## START

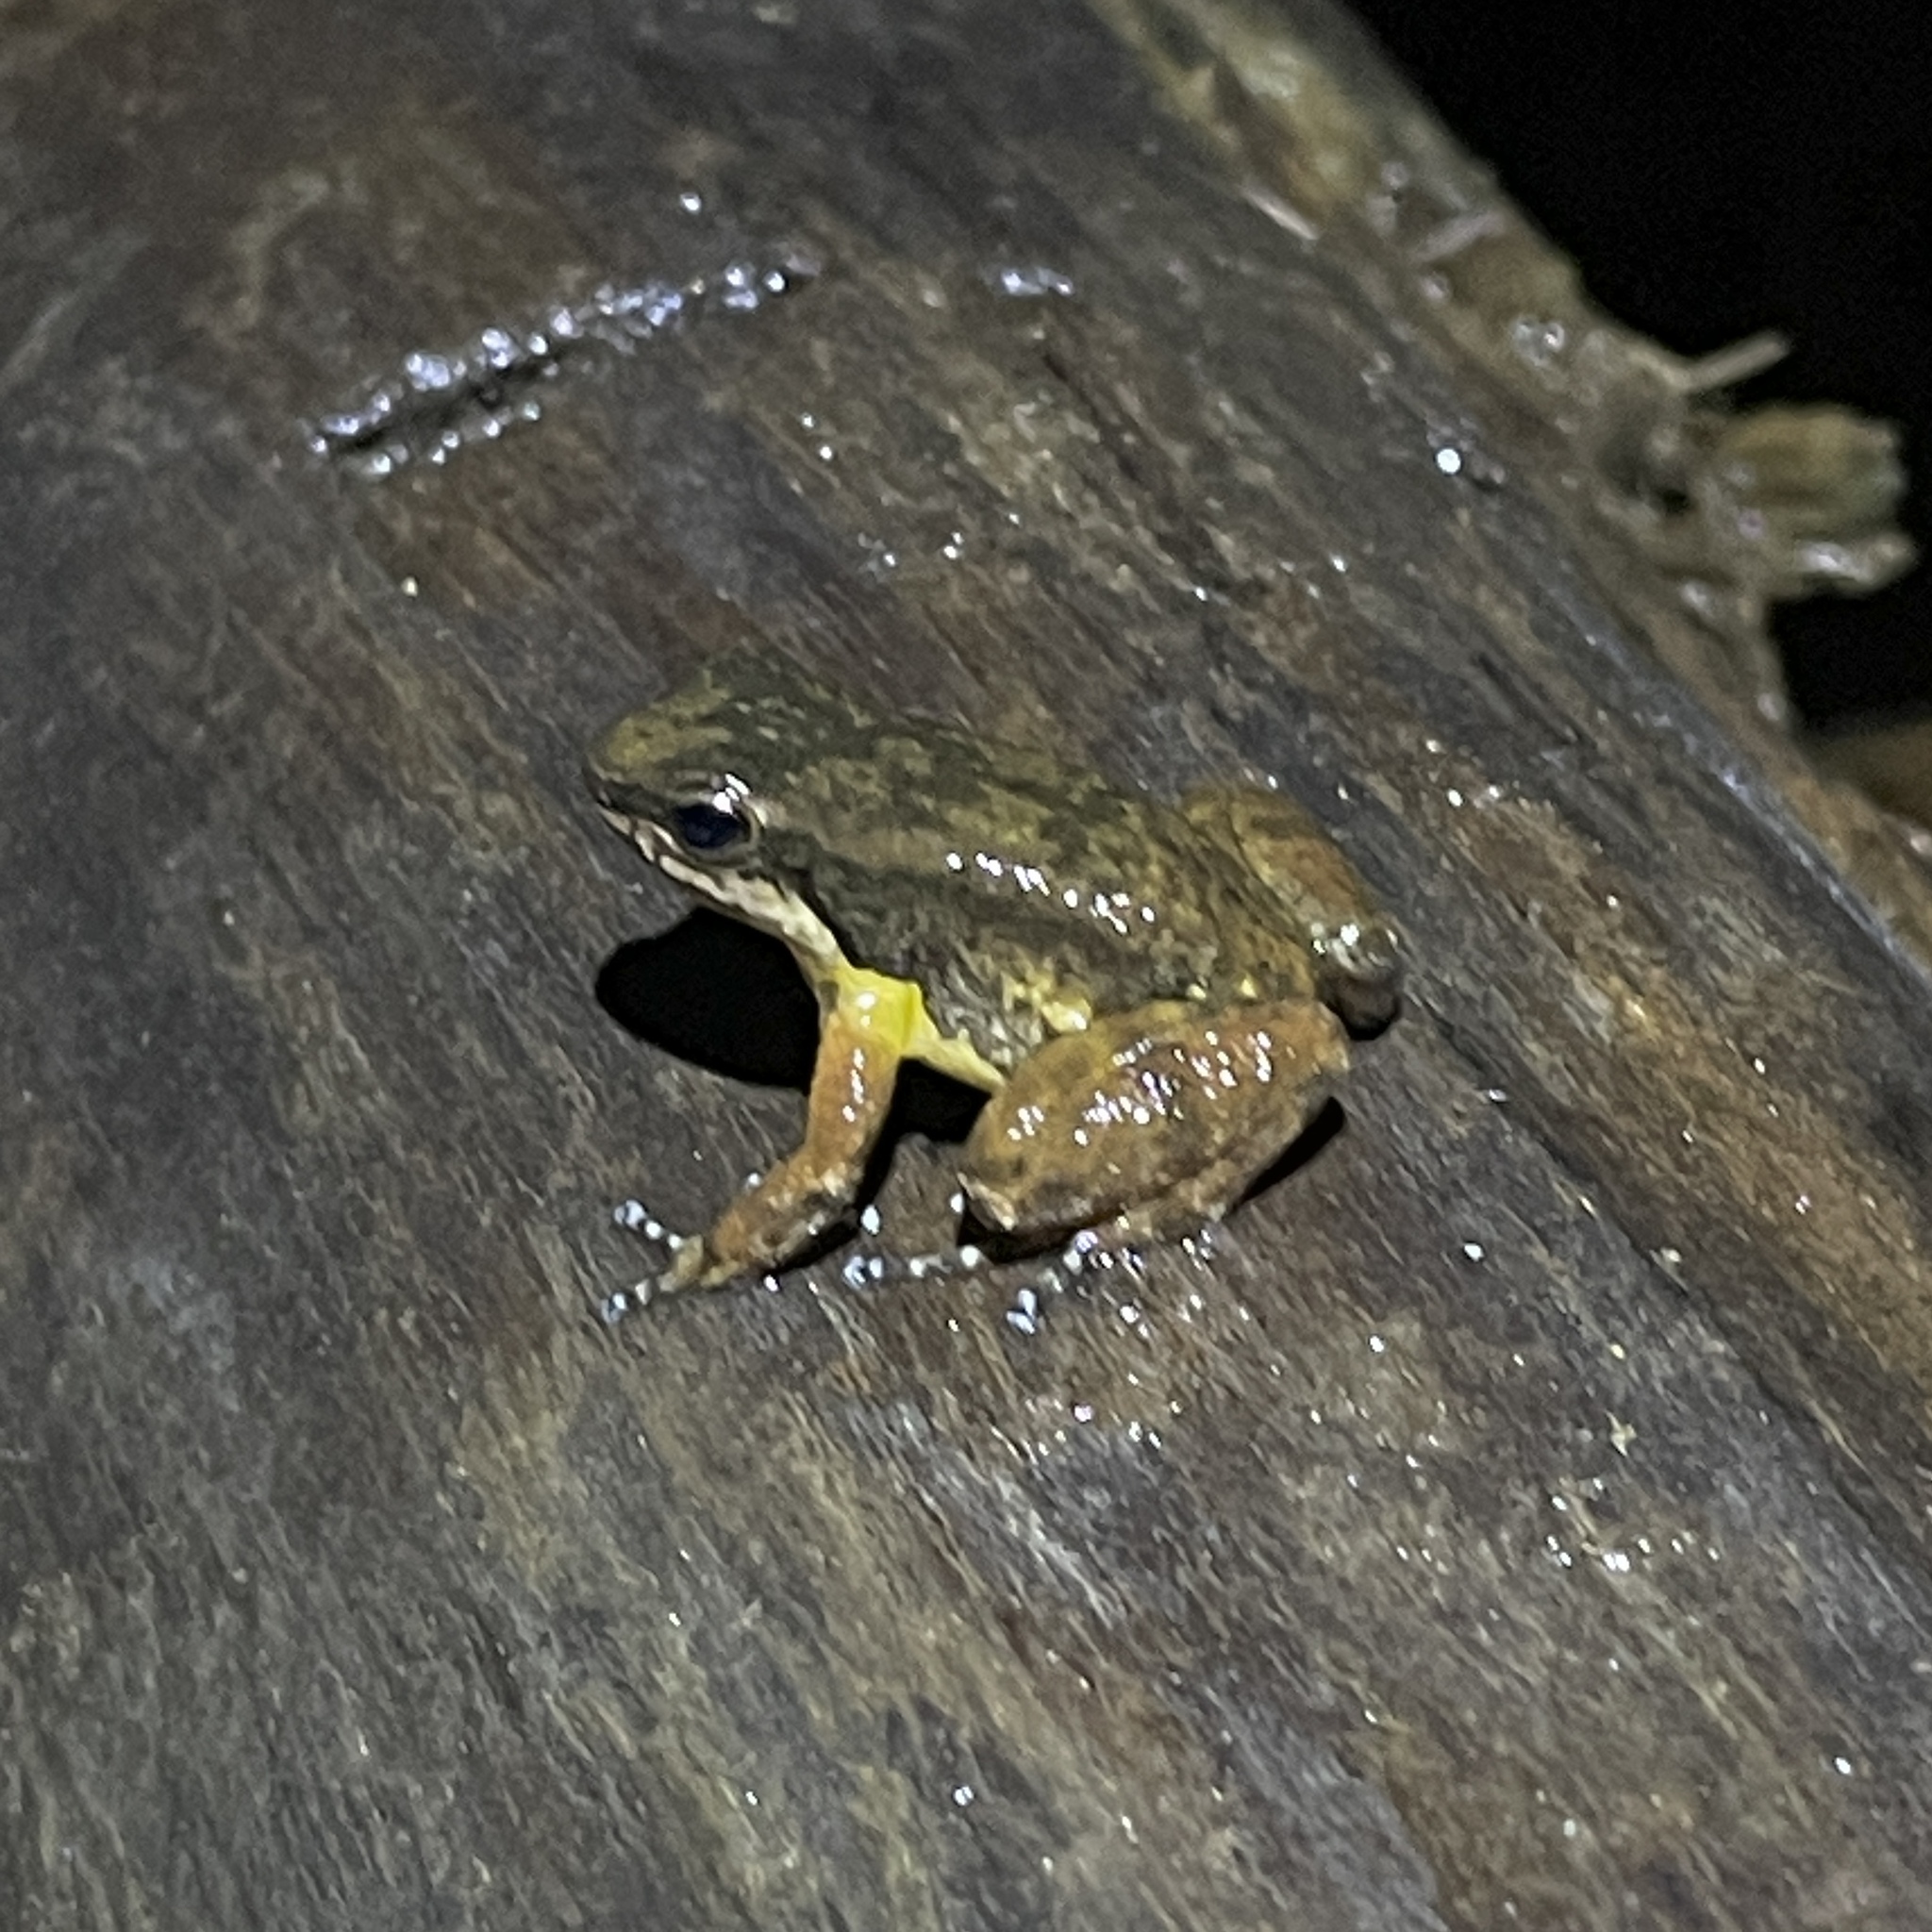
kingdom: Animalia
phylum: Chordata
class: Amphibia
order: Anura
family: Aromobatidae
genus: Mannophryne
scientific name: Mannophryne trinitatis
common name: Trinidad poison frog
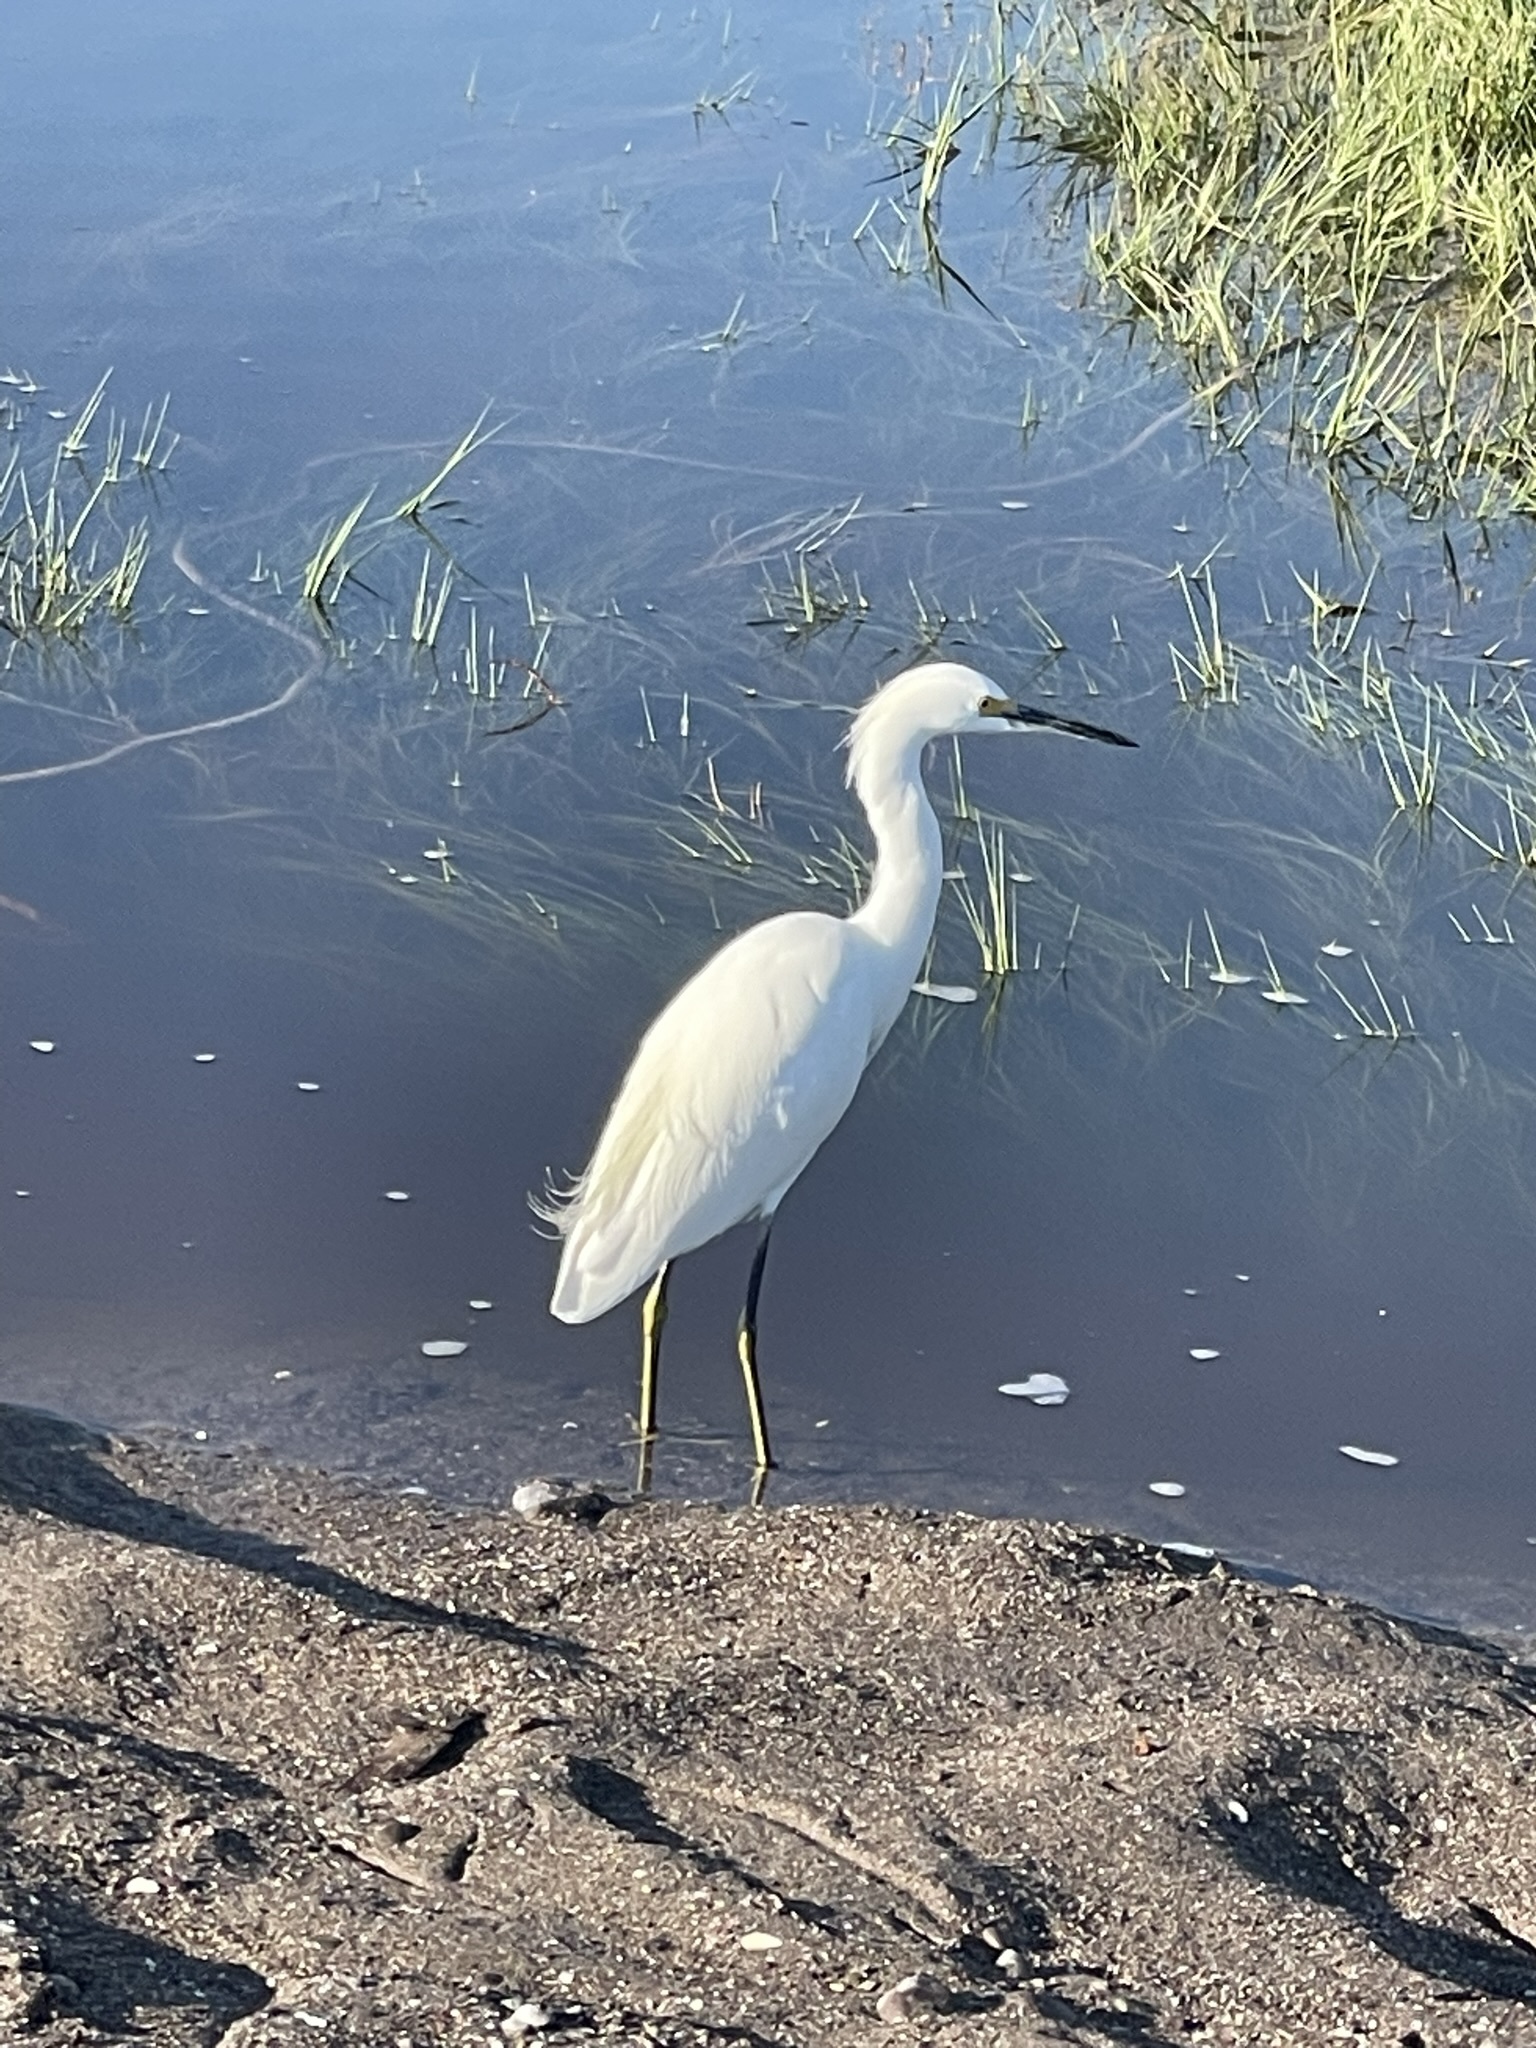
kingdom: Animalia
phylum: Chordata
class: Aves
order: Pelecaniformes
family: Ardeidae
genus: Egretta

## END

- THE REQUEST: Can you format every line of the records above as a Markdown table with the columns Row and Line, numbering each row and skipping blank lines? Leave the pictures out of the table.

- SOLUTION TO THE PROBLEM:
| Row | Line |
|---|---|
| 1 | kingdom: Animalia |
| 2 | phylum: Chordata |
| 3 | class: Amphibia |
| 4 | order: Anura |
| 5 | family: Aromobatidae |
| 6 | genus: Mannophryne |
| 7 | scientific name: Mannophryne trinitatis |
| 8 | common name: Trinidad poison frog |
| 9 | kingdom: Animalia |
| 10 | phylum: Chordata |
| 11 | class: Aves |
| 12 | order: Pelecaniformes |
| 13 | family: Ardeidae |
| 14 | genus: Egretta |